[Twitter thread]

With 51 workshops, 1428 accepted papers, and 13k attendees, saying that NeurIPS is overwhelming is an understatement. I did my best to summarize the key trends I got from the conference. This post is generously edited by the wonderful Andrey Kurenkov.

Disclaimer: This post doesn’t reflect the view of any of the organizations I’m associated with. NeurIPS is huge with a lot to take in, so I might get something wrong. Feedback is welcome!

Table of Contents

  1. Deconstructing the deep learning black box
  2. New approaches to deep learning
    2.1 Deep learning with Bayesian principles
    2.2 Graph neural networks
    2.3 Convex optimization
  3. Neuroscience x Machine Learning
  4. Keyword analysis
  5. NeurIPS by numbers
  6. Conclusion

1. Deconstructing the deep learning black box

Lately, there has been a lot of reflection on the limitations of deep learning. A few examples:

In this climate, it’s nice to see an explosion of papers exploring the theory behind deep learning, why and how it works. At this year’s NeurIPS, there are 31 papers on the convergence of various techniques. The outstanding new directions paper award goes to Vaishnavh Nagarajan and J. Zico Kolter’s Uniform convergence may be unable to explain generalization in deep learning, with the thesis that the uniform convergence theory by itself can’t explain the ability of deep learning to generalize. As the dataset size increases, theoretical bounds on generalization gap (the gap between a model’s performance on seen and unseen data) also increase while the empirical generalization gap decreases.

Uniform convergence theory
Image from Vaishnavh Nagarajan's oral presentation

The neural tangent kernel (NTK) is a recent research direction which aims to understand the optimization and generalization of neural networks. It came up in several spotlight talks and many conversations I had with people at NeuIPS. By building on the well-known notion that fully connected neural nets are equivalent to Gaussian processes in the infinite-width limit, Arthur Jacot et al. were able to study their training dynamics in function space instead of parameter space. They proved that “during gradient descent on the parameters of an ANN, the network function (which maps input vectors to output vectors) follows the kernel gradient of the functional cost w.r.t. a new kernel: the NTK.” They also showed that when a finite layer version of the NTK is trained with gradient descent, its performance converges to the infinite-width limit NTK and then stays constant during training.

Some NeurIPS papers that build upon NTK:

However, many believe that NTK can’t fully explain deep learning. The hyperparameter settings needed for a neural net to approach the NTK regime – small learning rate, large initialization, no weight decay – aren’t often used to train neural networks in practice. The NTK perspective also states that neural networks would only generalize as well as kernel methods, but empirically they have been observed to generalize better.
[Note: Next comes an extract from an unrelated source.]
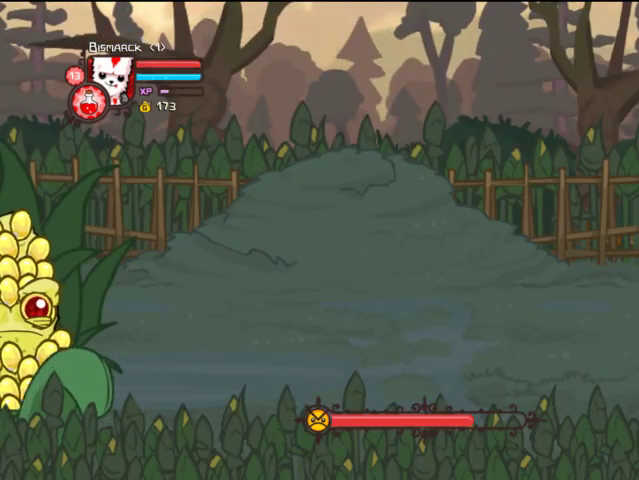
{"buttons": ["DPAD_LEFT"], "left_stick": "center", "right_stick": "center", "events": []}
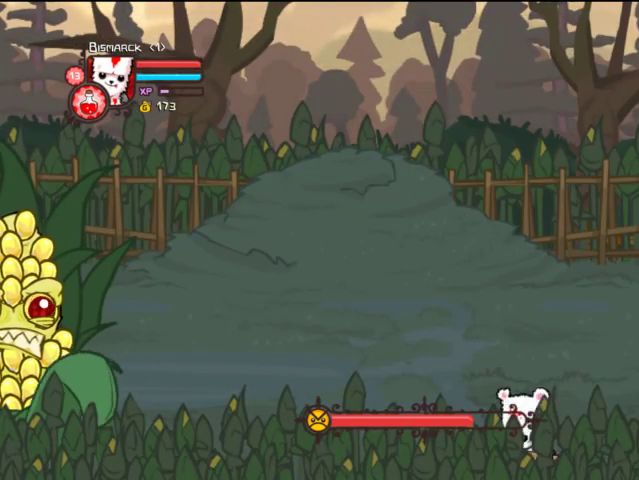
{"buttons": ["TRIANGLE", "DPAD_LEFT"], "left_stick": "center", "right_stick": "center", "events": [[267, "TRIANGLE", "down"]]}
Colin Wei et. al’s paper Regularization Matters: Generalization and Optimization of Neural Nets v.s. their Induced Kernel theoretically demonstrates that neural networks with weight decay can generalize much better than NTK, suggesting that studying L2-regularized neural networks could offer better insights into generalization. The following papers from this NeurIPS also show that conventional neural networks can outperform NTK:

Many papers analyze the behavior of different components of neural networks. Chulhee Yun et al. presented Small ReLU networks are powerful memorizers: a tight analysis of memorization capacity and showed that “3-layer ReLU networks with Omega(sqrt(N)) hidden nodes can perfectly memorize most datasets with N points.”

Shirin Jalali et al.’s paper Efficient Deep Learning of Gaussian Mixture Models started with the question: “The universal approximation theorem states that any regular function can be approximated closely using a single hidden layer neural network. Can depth make it more efficient?” They showed that in the case of optimal Bayesian classification of Gaussian Mixture Models, such functions can be approximated with arbitrary precision using O(exp(n)) nodes in a neural network with one hidden layer, but only O(n) nodes in a two-layer network.

In one of the more practical papers, Control Batch Size and Learning Rate to Generalize Well: Theoretical and Empirical Evidence, Fengxiang He and team trained 1,600 ResNet-110 and VGG-19 models using SGD on CIFAR datasets and found that the generalization capacity of these models correlate negatively with batch size, positively with learning rate, and negatively with batch size/learning rate ratio.

Generalization with respect to learning rate and batch size
Image by He et al.

At the same time, Yuanzhi Li et al.’s Towards Explaining the Regularization Effect of Initial Large Learning Rate in Training Neural Networks states that “a two layer network trained with large initial learning rate and annealing provably generalizes better than the same network trained with a small learning rate from the start … because the small learning rate model first memorizes low noise, hard-to-fit patterns, it generalizes worse on higher noise, easier-to-fit patterns than its large learning rate counterpart.

While these theoretical analyses are fascinating and important, it can be hard to aggregate them into a big picture because each of them focuses on one narrow aspect of the system.

2. New approaches to deep learning

NeurIPS this year featured a wide range of methods outside stacking layers on top of each other. The three directions I’m excited about: Bayesian learning, graph neural networks, and convex optimization.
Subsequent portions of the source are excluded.